Art. 1192. — 378. Il est naturel que le créancier privilégié inscrit pour un capital portant intérêts, ou pour une rente perpétuelle ou viagère, ait droit à une certaine somme d'intérêts ou d'arrérages, lorsque la publication de sa créance révèle qu'elle est productive de ces prestations annuelles. Mais il ne serait pas bon que la négligence du créancier à se faire payer les intérêts ou arrérages rendît le privilége plus onéreux aux autres créanciers qu'ils n'ont pu le prévoir; dès lors, la loi devait mettre une limite raisonnable au droit à l'arriéré.
Le Projet adopte b limite de deux ans. Il s'écarte un peu, à cet égard, du Code français qui accorde deux ans " et l'année courante" (art. 2151).
Ce ne sont pas d'ailleurs deux années quelconques d'intérêts, mais les deux dernières (comp. art..1254); ce qui n'est pas indifférent, car s'il y a eu antérieurement des payements partiels du capital, les derniers intérêts seront moindres; 01', les autres créanciers peuvent avoir prévu qu'il y avait des intérêts échus non encore payés, mais ils ont dû croire naturellement que c'étaient les moins anciens.
Bien entendu, c'est à supposer qu'il y a deux ans échus, au moment de la liquidation, car il ne sera jamais rien accordé pour le temps à suivre, même sur ce qui devrait rester dû après la liquidation.
Si le créancier privilégié a laissé s'écouler plus de deux ans sans recevoir ses intérêts ou arrérages, il n'est pas déchu, à cet égard, de toute préférence sur les autres, mais il n'a plus qu'une hypothèque légale résultant du privilége dégénéré; c'est pourquoi la loi dit qu'il peut prendre " des inscriptions hypothécaires" pour l'arriéré remontant au-delà de deux ans.
La loi ne prévoit pas le cas de redevances annuelles en nature, parce qu'elles devraient toujours être estimées en argent et que, dès lors, elles seraient assimilées à des intérêts.

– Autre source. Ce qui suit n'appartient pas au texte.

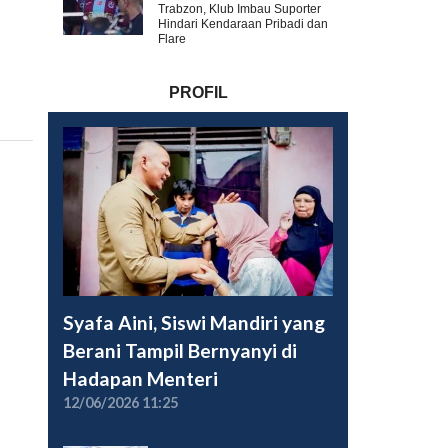
Trabzon, Klub Imbau Suporter
Hindari Kendaraan Pribadi dan
Flare
PROFIL
Syafa Aini, Siswi Mandiri yang
Berani Tampil Bernyanyi di
Hadapan Menteri
12/06/2026 11:25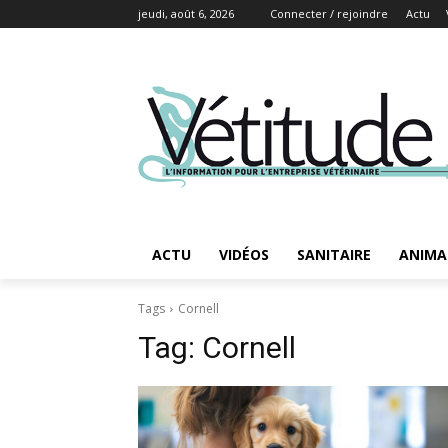
jeudi, août 6, 2026
Connecter / rejoindre
Actu
ACTU
VIDÉOS
SANITAIRE
ANIMA
Tags
Cornell
Tag:
Cornell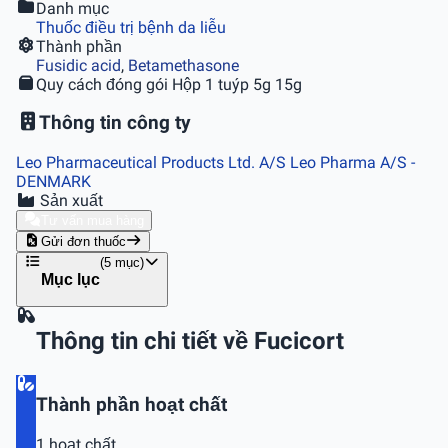
Danh mục
Thuốc điều trị bệnh da liễu
Thành phần
Fusidic acid
,
Betamethasone
Quy cách đóng gói
Hộp 1 tuýp 5g 15g
Thông tin công ty
Leo Pharmaceutical Products Ltd. A/S Leo Pharma A/S
-
DENMARK
Sản xuất
Tư vấn mua hàng
Gửi đơn thuốc
(5 mục)
Mục lục
Thông tin chi tiết về Fucicort
Thành phần hoạt chất
1 hoạt chất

Cet article, par sa place et par ses termes, ne s'applique pas au privilége de la séparation des patrimoines: les séparatistes conserveraient intact leur droit à tout l'arriéré des intérêts et arrérages, car la séparation des patrimoines enlève tout droit aux créanciers de l'héritier sur les biens séparés, tant que les créanciers héréditaires ne sont pas désintéressés.